Sunday, January 22, 2006

06.06 Altered Carbon by Richard Morgan

alteredcarbon

Altered Carbon by Richard Morgan
Pbk, Gollancz, London, 2001

I think that first novels often have an edge that a writer finds difficult to attain in their career down the line. There may still be problems for them to work out but this is the book that they have slaved over the longest. I picked up this book, Altered Carbon, after having read Market Forces on a suggestion from Olman.

The novel is marketed as being in the "cyberpunk" genre. That got me to thinking what the hell is this genre and why is it so popular. If pressed, I could really only come up with Bill Gibson's and Bruce Sterling's work as the granddaddies of the style.

Wikipedia has:
Cyberpunk (a portmanteau of cybernetics and punk) is a sub-genre of science fiction that focuses on advanced technology such as computers or information technology, usually coupled with some degree of breakdown in the social order. The plot of cyberpunk writing often centres on a conflict among hackers, artificial intelligences, and mega corporations, tending to be set within a near-future Earth, rather than the "outer space" locales prevalent in science fiction at the time of cyberpunk's inception. The cities of this future typically have dystopian characteristics, but are also marked by extraordinary energy and diversity. Much of the genre's "atmosphere" echoes film noir, and written works in the genre often use techniques from detective fiction.
- http://en.wikipedia.org/wiki/Cyberpunk


The article then argues that cyberpunk has become passé and the genre has become postcyberpunk splitting in to many other forms (steampunk, biopunk, etc.). Nevertheless, this first novel from Richard Morgan falls squarely within the rubric described above.

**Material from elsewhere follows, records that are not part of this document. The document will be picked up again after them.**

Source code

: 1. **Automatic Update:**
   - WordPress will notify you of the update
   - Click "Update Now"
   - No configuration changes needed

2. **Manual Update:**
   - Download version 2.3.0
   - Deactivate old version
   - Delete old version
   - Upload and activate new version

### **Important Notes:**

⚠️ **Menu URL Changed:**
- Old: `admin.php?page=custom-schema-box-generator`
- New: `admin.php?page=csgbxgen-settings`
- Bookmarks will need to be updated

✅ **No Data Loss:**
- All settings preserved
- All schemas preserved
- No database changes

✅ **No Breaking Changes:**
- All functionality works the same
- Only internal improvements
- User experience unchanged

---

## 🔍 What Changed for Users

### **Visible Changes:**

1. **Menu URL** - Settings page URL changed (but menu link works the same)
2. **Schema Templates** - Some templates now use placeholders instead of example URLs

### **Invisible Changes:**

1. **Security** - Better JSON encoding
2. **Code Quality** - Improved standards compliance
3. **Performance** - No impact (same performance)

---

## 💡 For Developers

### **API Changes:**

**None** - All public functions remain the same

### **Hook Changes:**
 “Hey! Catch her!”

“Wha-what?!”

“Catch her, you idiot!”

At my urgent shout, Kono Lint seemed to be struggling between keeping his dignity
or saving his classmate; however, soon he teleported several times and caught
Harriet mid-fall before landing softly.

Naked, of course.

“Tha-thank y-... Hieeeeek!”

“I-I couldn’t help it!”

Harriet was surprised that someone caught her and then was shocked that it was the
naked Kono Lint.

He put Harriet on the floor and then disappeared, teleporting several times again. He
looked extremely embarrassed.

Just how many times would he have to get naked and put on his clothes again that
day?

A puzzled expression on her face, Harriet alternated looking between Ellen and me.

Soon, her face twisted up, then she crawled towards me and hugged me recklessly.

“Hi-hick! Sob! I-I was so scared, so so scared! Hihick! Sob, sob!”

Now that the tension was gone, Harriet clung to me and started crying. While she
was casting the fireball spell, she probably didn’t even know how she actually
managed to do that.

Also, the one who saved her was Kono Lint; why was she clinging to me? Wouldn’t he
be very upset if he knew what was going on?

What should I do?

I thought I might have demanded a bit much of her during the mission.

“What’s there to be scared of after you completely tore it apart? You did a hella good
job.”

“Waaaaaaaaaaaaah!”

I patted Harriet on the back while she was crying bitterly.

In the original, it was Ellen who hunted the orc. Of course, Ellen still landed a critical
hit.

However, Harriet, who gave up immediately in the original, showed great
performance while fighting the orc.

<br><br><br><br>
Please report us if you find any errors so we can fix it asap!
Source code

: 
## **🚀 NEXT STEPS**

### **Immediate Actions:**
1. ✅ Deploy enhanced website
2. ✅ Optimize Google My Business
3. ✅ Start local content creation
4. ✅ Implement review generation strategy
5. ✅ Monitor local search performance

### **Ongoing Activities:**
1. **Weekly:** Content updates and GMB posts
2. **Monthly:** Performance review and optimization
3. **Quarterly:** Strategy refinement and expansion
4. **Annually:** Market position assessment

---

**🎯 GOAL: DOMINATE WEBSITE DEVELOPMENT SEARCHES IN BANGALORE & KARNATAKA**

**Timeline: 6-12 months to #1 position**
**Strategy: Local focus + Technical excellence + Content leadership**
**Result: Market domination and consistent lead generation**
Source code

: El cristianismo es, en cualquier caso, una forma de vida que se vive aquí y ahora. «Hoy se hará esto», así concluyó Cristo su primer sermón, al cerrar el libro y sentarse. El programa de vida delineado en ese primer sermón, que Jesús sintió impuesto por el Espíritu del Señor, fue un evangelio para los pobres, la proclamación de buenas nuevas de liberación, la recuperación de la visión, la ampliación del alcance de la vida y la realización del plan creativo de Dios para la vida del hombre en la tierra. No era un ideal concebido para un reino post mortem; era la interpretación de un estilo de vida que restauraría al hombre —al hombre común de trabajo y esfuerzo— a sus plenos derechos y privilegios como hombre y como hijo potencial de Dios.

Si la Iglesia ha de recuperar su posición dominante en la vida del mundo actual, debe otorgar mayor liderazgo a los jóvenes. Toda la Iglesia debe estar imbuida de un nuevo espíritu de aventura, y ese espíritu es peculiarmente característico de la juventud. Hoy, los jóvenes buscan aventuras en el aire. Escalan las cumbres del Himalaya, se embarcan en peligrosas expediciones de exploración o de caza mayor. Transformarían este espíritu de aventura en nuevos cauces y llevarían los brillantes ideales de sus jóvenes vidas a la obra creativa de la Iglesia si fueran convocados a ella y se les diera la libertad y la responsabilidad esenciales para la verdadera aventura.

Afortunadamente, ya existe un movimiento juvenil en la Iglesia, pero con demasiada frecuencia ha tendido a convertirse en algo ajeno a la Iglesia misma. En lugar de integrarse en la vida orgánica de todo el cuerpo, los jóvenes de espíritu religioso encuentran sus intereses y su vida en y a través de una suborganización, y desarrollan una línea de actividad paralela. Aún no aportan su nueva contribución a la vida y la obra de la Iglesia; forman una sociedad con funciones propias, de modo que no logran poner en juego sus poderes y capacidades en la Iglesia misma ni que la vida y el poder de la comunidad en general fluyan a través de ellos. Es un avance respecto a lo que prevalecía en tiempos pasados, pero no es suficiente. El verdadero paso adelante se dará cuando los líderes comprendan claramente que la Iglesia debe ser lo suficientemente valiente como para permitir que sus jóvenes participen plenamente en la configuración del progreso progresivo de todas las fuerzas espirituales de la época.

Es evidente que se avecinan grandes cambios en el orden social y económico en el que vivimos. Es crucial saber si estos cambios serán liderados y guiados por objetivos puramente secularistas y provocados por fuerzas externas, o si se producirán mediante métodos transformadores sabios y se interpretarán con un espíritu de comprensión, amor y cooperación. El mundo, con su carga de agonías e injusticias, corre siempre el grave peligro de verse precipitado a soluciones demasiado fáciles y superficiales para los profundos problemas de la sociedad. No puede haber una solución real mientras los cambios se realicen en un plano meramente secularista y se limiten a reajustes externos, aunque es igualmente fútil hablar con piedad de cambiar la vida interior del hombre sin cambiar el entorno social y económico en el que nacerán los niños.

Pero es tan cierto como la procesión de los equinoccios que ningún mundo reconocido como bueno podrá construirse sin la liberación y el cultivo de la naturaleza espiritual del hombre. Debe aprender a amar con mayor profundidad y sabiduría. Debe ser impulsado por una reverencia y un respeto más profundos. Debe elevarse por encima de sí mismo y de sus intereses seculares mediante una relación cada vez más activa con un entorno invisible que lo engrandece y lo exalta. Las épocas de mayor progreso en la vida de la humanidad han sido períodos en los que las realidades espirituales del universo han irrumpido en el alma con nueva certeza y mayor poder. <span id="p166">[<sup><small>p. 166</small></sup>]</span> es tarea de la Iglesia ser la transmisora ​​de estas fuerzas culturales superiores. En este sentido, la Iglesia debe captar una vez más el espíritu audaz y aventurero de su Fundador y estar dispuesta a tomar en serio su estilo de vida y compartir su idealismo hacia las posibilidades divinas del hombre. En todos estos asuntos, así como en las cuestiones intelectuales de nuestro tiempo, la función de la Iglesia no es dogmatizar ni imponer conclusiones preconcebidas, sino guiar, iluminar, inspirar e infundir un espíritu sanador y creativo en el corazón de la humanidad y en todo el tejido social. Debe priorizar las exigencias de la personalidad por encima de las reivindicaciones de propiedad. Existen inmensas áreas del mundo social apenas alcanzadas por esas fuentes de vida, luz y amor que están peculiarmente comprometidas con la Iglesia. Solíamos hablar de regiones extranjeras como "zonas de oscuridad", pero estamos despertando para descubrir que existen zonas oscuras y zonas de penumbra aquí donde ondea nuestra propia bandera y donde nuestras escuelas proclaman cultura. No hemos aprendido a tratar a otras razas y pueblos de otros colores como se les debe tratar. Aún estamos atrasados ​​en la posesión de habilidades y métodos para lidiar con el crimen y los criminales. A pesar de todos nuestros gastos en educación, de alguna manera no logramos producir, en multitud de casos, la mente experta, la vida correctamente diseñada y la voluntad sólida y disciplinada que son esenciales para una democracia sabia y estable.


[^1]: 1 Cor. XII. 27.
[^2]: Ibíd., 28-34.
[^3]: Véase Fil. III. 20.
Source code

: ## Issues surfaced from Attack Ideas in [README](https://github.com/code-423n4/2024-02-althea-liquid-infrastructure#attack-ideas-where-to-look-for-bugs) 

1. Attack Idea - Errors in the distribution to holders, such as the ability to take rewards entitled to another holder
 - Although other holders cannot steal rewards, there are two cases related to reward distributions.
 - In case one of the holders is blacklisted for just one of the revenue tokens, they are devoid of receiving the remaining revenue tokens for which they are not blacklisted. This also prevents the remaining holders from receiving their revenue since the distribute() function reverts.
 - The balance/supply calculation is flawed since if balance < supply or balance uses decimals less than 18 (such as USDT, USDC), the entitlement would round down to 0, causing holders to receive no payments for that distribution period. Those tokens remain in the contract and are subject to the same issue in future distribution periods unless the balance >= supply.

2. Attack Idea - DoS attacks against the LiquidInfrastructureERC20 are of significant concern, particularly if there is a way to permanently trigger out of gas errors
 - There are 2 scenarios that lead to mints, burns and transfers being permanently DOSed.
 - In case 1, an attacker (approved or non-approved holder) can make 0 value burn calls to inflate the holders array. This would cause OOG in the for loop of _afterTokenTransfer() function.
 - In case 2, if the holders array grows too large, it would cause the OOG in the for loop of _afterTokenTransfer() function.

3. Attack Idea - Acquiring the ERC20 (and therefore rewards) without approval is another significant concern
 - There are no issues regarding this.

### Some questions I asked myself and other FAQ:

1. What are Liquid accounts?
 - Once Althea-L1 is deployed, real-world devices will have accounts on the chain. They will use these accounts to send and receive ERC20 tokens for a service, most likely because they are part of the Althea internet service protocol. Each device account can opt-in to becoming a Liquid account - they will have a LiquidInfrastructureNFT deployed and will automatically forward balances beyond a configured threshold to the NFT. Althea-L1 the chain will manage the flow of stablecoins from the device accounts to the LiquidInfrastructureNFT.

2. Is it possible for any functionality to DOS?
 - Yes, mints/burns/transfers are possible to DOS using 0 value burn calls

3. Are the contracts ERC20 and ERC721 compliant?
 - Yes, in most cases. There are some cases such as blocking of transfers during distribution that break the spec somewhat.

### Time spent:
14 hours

Takeshi Kovacs is a ex-UN Envoy, a hyper trained shock troop for the UN Protectorate. The book opens with him in the middle of an offworld firefight alongside a women he loves. When he wakes, it is on Earth and inside a new "sleeve". In this world the humanity of a person is contained within a stack located at the base of the skull. When a person is killed they can be re-sleeved into a new body from their stack or from the latest back-up of their identity. The average person might be able to afford one or two re-sleeves in their life and possibly not even into an organic body but a synthetic. The rich can live for hundreds of years this way.

The novel is essentially a mystery. Kovacs is hired by an ultra-rich dude who wants to know why he needlessly blew his own head off with a shotgun. The cops have called it a suicide but he thinks it was murder. Kovacs new sleeve was a cop in Bay City where the action takes place and consequently he has to deal with all that persons problems as well.

The story is fairly complicated but the author manages to keep all the threads together while maintaining a fast pace. Other than a small section near the end of the book, I was really driven to keep reading to find out what happens in the next chapter. The world he created was consistently interesting and the crazy sci-fi action kept me engaged.

I'm excited to read the further adventures of Takeshi Kovacs in the following novels, Broken Angels and Woken Furies.

1 comment:

OlmanFeelyus said...

I read this before Market Forces and I quite enjoyed it but it didn't capture my imagination the way Market Forces did. It felt a bit like a blend of a few too many cliched elements, the hard-boiled mystery, the cyberpunk genre and the mysterious past. Still, it had some cool ideas and good moments. I'll pick up the others in the series, but won't run to them.

Just being nerdly here, but, though most of it is pretty cyberpunk, the future Morgan posits here does have extensive space travel.